2022年のUDF生産額507億円、とろみ除く4区分は増加

 日本介護食品協議会(森佳光会長=キユーピー執行役員広報担当)は会員企業91社を対象にした2022年UDF(ユニバーサルデザインフード)生産統計の集計結果を1日公表した。

 市販用・業務用を合わせた生産量は前年比95.5%の7万3943t、生産額は96.8%の507億1800万円といずれも減少したが、これは「とろみ調整食品」が生産量・生産額でともに半減した影響が大きく、これを除くUDFの4区分は概ね好調に推移した。

 生産量・生産額を区分別で見ると、「容易にかめる(区分1)」の生産量は前年比91.4%の4万8838t、生産額は103.7%の232億9500万円。

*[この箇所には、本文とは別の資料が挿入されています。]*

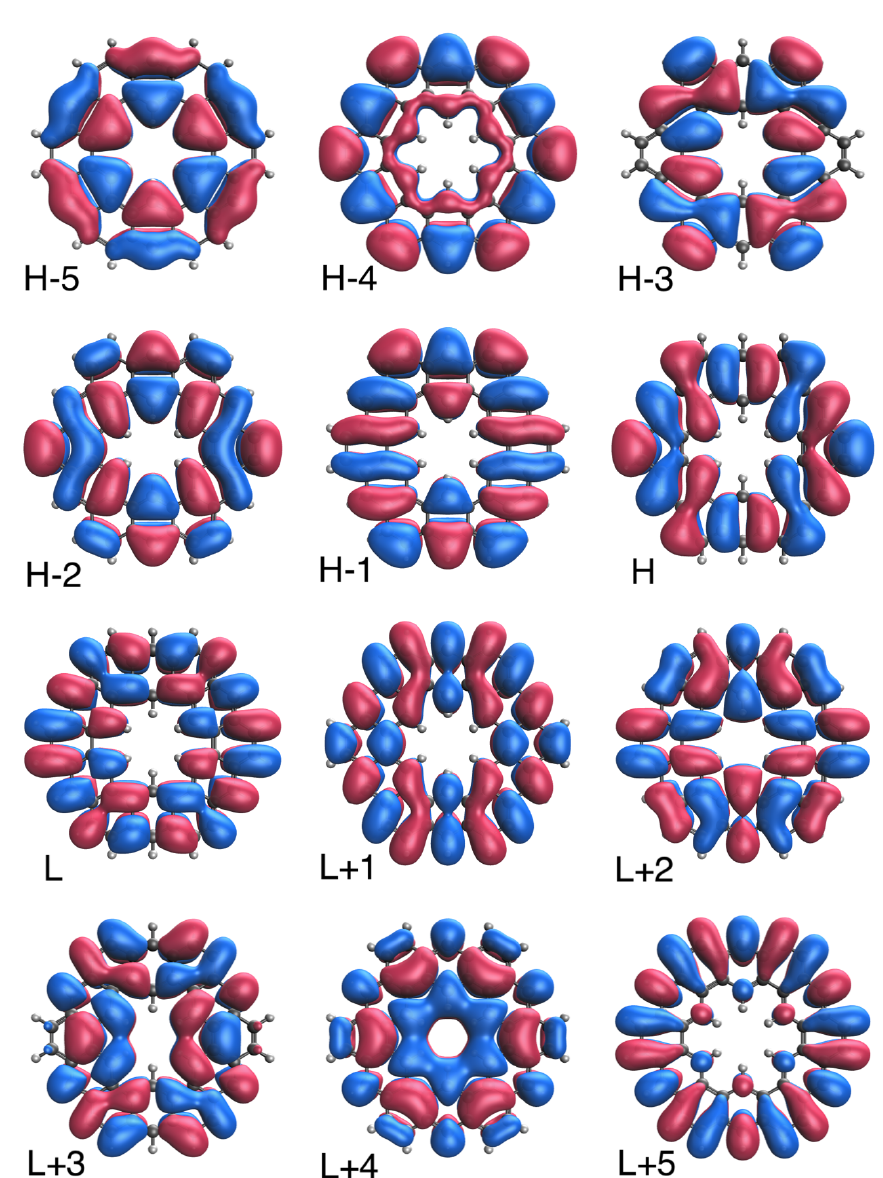
Figure 6. Real-space representation of active TAO-orbitals, such as H − 5 (2.000), H − 4 (2.000), H − 3 (1.998), H − 2 (1.998), H − 1 (1.996), H (1.996), L (0.003), L + 1 (0.003), L + 2 (0.002), L + 3 (0.002), L + 4 (0.000), and L + 5 (0.000), of ground-state 3-HGQR, obtained from spin-restricted TAO-LDA, at isovalue = 0.02 e/Å 3 . The TOONs are given in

「歯ぐきでつぶせる(区分2)」は120.1%の6472t、112.2%の49億200万円となった。

 「舌でつぶせる(区分3)」は106.8%の9972t、111.0%の113億5500万円、「かまなくてよい(区分4)」は125.6%の6600t、115.4%の65億200万円、「とろみ調整食品」は50.8%の2061t、48.0%の46億6400万円となった。 

 「容易にかめる」の生産量が減少したのは、その他常温品の一部市販品で価格改定が行われた影響とみられる。生産額の増加は業務用冷食の伸びが貢献した。

「かまなくてよい」で冷食需要が増加

 「歯ぐきでつぶせる」は生産量・生産額ともに21年の前年割れから回復し、伸び率2ケタとなった。これも業務用の冷凍タイプの大幅伸長が区分全体をけん引した。「舌でつぶせる」、「かまなくてよい」も市販用のレトルトタイプ、業務用の冷凍タイプが好調だったことで前年を上回った。

 近年は「かまなくてよい」が数量を順調に伸ばしている。今回は市販用・業務用で冷凍タイプの需要が増えており、日本介護食品協議会の分析では、在宅でのミキサーやペースト食の調理負担軽減の観点から積極的なリピート需要があったためとみている。業務用ではムースやゼリー類の取り扱いが増えたという。

 「とろみ調整食品」が半減した背景には特別用途食品(消費者庁)の「とろみ調整用食品」制度を取得した製品が急増したことがある。同制度を取得した製品でUDFマークを削除したケースが多かったという。特別用途食品として認められると用途を「嚥下困難者向け」と明確に表示できる。同協議会は「在宅への用途の啓発に有効として各社が一斉に取得に向かった」と指摘している。